Posted by Susan J. Levy

Recently, I have seen a steady flow of preservation letters, demanding our clients preserve everything from the damaged vehicle itself to any scrap of paper ever mentioning anyone or anything even tangentially involved in the alleged tort. While I recognize that prospective plaintiffs have a right to inspect evidence before it is altered or repaired, plaintiffs’ counsel have, in my opinion, gone too far. The rules against spoliation do not require that individuals or businesses retain documents or correspondence in the regular course of business just because someday, someone may file a lawsuit against them. Rather, the rules against spoliation apply only to the destruction or altering of evidence when litigation regarding an event is anticipated.

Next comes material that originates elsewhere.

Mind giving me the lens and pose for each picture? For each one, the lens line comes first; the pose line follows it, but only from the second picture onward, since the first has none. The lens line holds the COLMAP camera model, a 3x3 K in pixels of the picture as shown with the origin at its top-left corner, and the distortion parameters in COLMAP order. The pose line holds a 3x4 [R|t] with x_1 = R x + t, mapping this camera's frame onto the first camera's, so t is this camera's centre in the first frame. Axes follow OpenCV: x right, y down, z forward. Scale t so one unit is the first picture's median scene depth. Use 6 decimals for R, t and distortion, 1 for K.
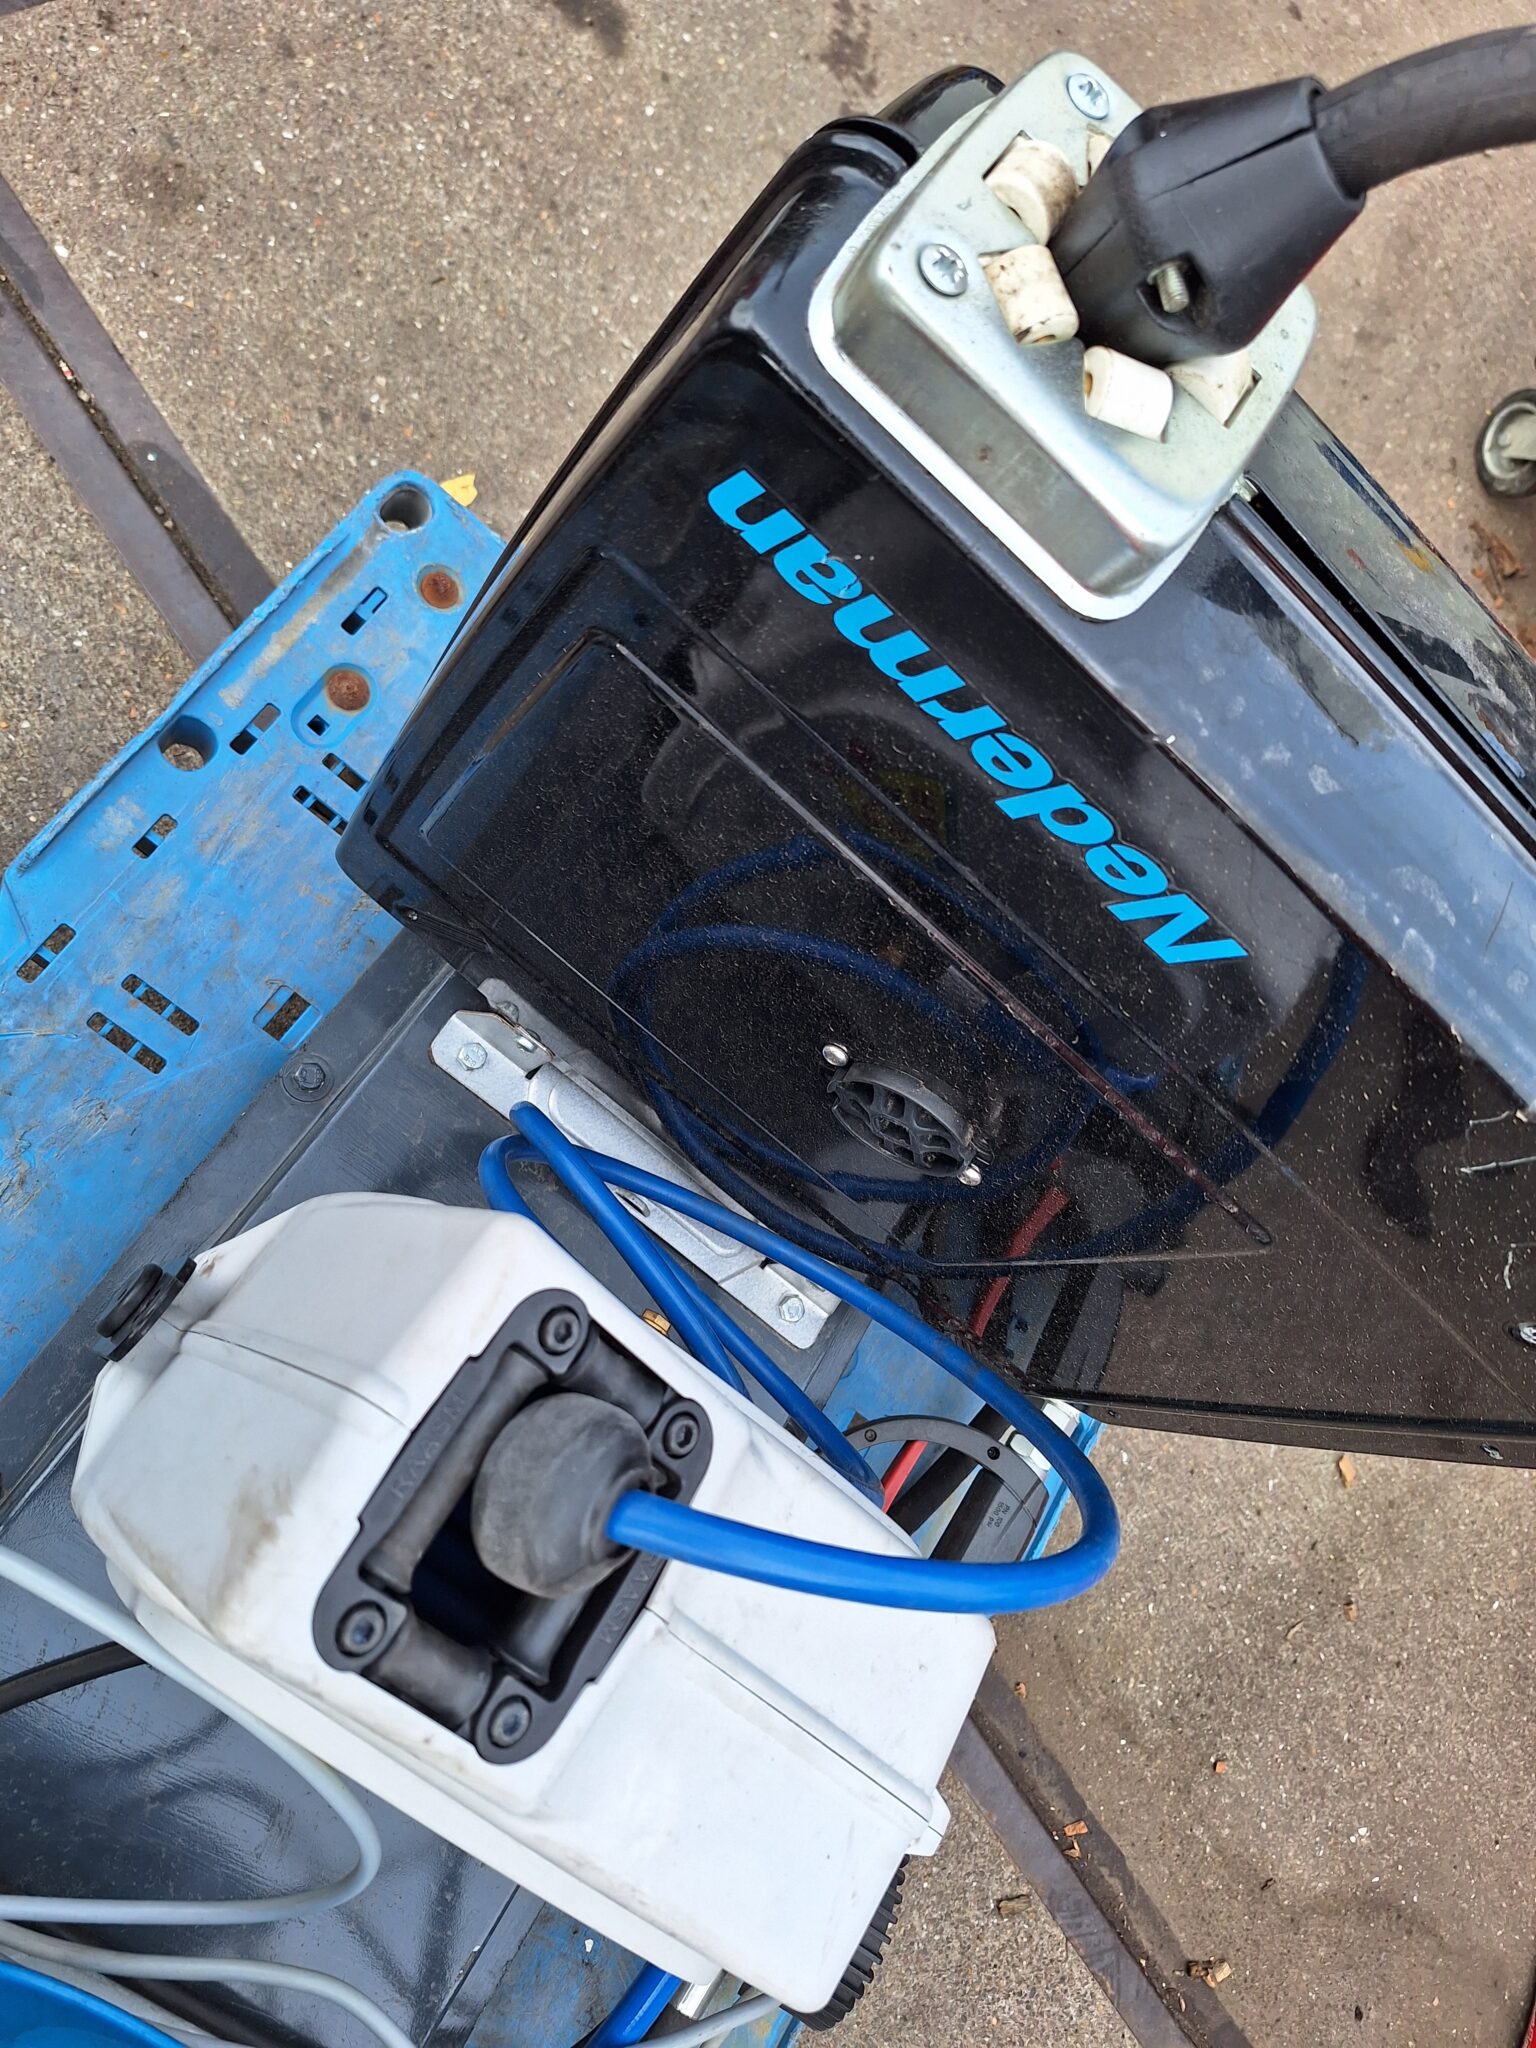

Specifically, “[s]poliation refers to the destruction or failure to preserve evidence that is necessary to contemplated or pending litigation.” AMLI Residential Properties, Inc., v. Georgia Power Co., 293 Ga. App. 358, 361 (quoting Bridgestone/Firestone North American Tire v. Campbell, 258 Ga. App. 767, 768 (2002)) (emphasis added). In Kitchens v. Brusman, 2010 Ga. App. LEXIS 354 (2010), the Court held that: “Georgia law allows a finding of spoliation if the loss of the evidence occurs at a time when there is ‘contemplated or pending litigation.’ [citations omitted] We have held that [the mere] contemplation of potential liability is not notice of potential litigation. . . . the simple fact that someone is injured in an accident, without more, is not notice that the injured party is contemplating litigation sufficient to automatically trigger the rules of spoliation. Kitchens at *11-*12 (citing Silman v. Associates Bellemeade, 294 Ga. App. 764, 767 (2008)).

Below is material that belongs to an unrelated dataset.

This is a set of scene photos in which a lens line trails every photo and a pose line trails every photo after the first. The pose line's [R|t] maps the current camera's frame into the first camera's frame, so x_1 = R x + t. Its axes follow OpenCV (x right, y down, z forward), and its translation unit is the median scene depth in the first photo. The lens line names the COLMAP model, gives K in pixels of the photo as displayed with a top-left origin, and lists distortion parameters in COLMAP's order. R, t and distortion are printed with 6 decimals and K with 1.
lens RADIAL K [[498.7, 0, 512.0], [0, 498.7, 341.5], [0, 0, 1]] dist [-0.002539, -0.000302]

The rules against spoliation and the imposition of sanctions for the failure to preserve evidence must, therefore, be triggered by something more than the simple knowledge that someone may decide to file suit. Georgia courts have recognized that in the litigious society we live in, to hold otherwise would be tantamount to requiring that every piece of paper – regardless of how insignificant- be retained forever. While I encourage my clients to maintain good records and to be careful about their retention policies (regarding both paper and electronic information), I also want my clients to understand that the ability to impose sanctions for spoliation are, at least in some ways, limited. Where the courts will draw the line has yet to be determined. To be safe, I tell my clients that after an injury, preserve everything they reasonably suspect may be related. Certainly, once we have notice that the party is represented by counsel, the burden to preserve is heightened. Even then, however, the opposing party must prove (1) the destruction or failure to preserve evidence, (2) that the evidence is necessary, (3) to contemplated or pending litigation, before they are entitled to the presumption that the evidence would have been harmful to the spoliator. Baxley v. Hakiel Industries, Inc., et al., 282 Ga. 312, 313 (2007).